Where cloud storage fits in
There's another tiered storage issue: Public and private cloud storage have become increasingly important, but efficient, cost-effective tiering to cloud storage isn't easy. The problem is how to cost-effectively move data from high-cost data center storage to lower-cost public or private cloud storage.
Tiering between different storage types, vendors, technologies and clouds -- known as intersystem storage tiering -- has its own unique challenges. The most popular approach has been to use hierarchical storage management (HSM) technologies, which is still used by cloud storage gateways, storage systems and software-defined storage. The technology was designed for LAN environments, not the cloud and especially not public cloud storage.
HSM is stub based. Data moved from one system to another is deleted from the original system and replaced by a small stub. When data is accessed, that access is actually to the stub, which retrieves the data from its current storage residence and rehydrates it back to its original storage. When used with the cloud, HSM is slow and costly. Every time the data is rehydrated to the original fast primary storage, cloud egress fees are assessed that can add up quickly. While cloud storage itself may be fairly inexpensive, the egress fees involved with using HSM can get expensive.
Then there's the issue of stub brittleness. If data is moved a second time to a different storage repository, the HSM stub breaks because it can't find the data, causing another set of problems.
A new approach to storage tiering
When combining tiering with public or private cloud storage much of the focus is on unstructured data. IDC pegs unstructured data to make up about 80% of an organization's data with an annual growth rate of approximately three times that of structured data. Most new search and analytics tools are aimed at unstructured data as well.

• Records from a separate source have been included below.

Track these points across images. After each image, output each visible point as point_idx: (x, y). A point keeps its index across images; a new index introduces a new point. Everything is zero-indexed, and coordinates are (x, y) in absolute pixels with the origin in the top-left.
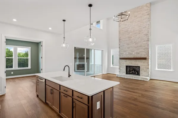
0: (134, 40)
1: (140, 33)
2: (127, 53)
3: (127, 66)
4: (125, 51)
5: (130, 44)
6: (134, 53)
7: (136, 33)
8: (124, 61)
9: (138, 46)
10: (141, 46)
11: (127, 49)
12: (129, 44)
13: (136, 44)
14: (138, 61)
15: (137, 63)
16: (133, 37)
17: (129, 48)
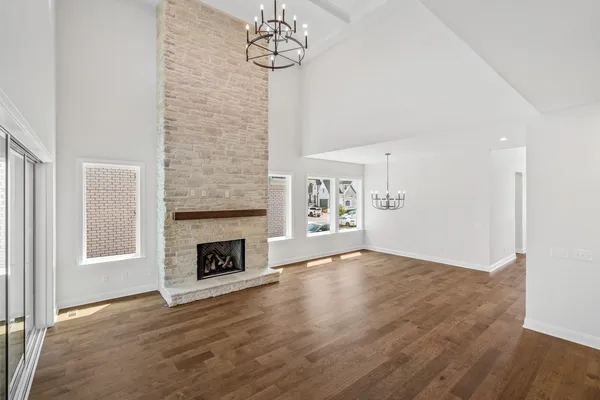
0: (229, 146)
1: (244, 127)
2: (204, 194)
3: (200, 247)
4: (194, 184)
5: (214, 159)
6: (227, 194)
7: (233, 123)
8: (188, 224)
9: (239, 171)
10: (248, 172)
11: (202, 175)
12: (209, 157)
13: (233, 161)
14: (238, 220)
15: (237, 229)
16: (224, 134)
17: (209, 171)
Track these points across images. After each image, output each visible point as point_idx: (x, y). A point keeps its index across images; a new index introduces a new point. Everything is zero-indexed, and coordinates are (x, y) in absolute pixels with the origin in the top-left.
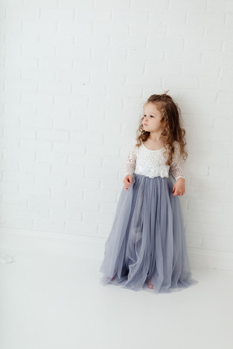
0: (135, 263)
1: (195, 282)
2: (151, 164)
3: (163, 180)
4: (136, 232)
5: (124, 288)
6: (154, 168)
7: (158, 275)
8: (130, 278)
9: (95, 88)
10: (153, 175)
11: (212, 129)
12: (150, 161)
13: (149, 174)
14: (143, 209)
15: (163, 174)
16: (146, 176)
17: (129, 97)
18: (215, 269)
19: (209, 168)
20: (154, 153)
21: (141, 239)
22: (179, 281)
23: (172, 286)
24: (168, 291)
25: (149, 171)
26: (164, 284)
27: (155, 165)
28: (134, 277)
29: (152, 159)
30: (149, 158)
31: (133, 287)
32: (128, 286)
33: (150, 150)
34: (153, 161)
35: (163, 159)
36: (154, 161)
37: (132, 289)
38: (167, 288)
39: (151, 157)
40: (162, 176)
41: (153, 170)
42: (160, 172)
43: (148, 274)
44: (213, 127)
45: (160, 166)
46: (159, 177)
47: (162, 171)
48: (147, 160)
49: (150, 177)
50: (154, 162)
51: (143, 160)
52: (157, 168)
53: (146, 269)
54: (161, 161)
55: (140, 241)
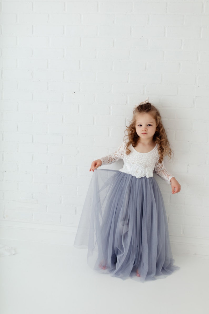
0: (122, 253)
1: (177, 268)
2: (139, 166)
3: (148, 180)
4: (123, 225)
5: (113, 276)
6: (141, 170)
7: (144, 265)
8: (118, 267)
9: (85, 96)
10: (140, 176)
11: (190, 131)
12: (137, 163)
13: (136, 174)
14: (129, 205)
15: (148, 175)
16: (133, 176)
17: (115, 104)
18: (195, 254)
19: (188, 166)
20: (142, 155)
21: (128, 231)
22: (163, 268)
23: (157, 274)
24: (154, 279)
25: (137, 172)
26: (149, 273)
27: (143, 166)
28: (122, 266)
29: (140, 161)
30: (137, 159)
31: (121, 275)
32: (117, 274)
33: (139, 153)
34: (140, 163)
35: (149, 161)
36: (142, 162)
37: (121, 278)
38: (152, 277)
39: (139, 159)
40: (148, 177)
41: (140, 171)
42: (146, 173)
43: (134, 263)
44: (191, 130)
45: (146, 167)
46: (145, 177)
47: (148, 173)
48: (135, 161)
49: (137, 177)
50: (142, 164)
51: (132, 161)
52: (144, 169)
53: (133, 259)
54: (148, 163)
55: (127, 233)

This modern tiered storage approach is referred to as data management or autonomous data management when married with AI machine learning technology. Data management tiering software -- such as Dell EMC's ClarityNow, Hammerspace, Komprise and StrongBox Data Solution's StrongLink -- mounts high performance all-flash SSD file- or object-based primary storage systems with admin privileges. That enables the tiering software to read data and copy it out to public or private cloud storage based on storage tiering policies while inserting a global namespace. The global namespace makes the move transparent to users and applications. Data is read and accessed where it resides; no rehydration is necessary, and it can be deleted from the original storage.
Other data management products, such as InfiniteIO, sit in front of fast SSD storage and the public or private cloud storage and look like a switch. This approach works with both structured and unstructured data.
It's clear that in this era of modern price-performance storage proliferation, intelligent, autonomous storage tiering is no longer a luxury. It's a necessity.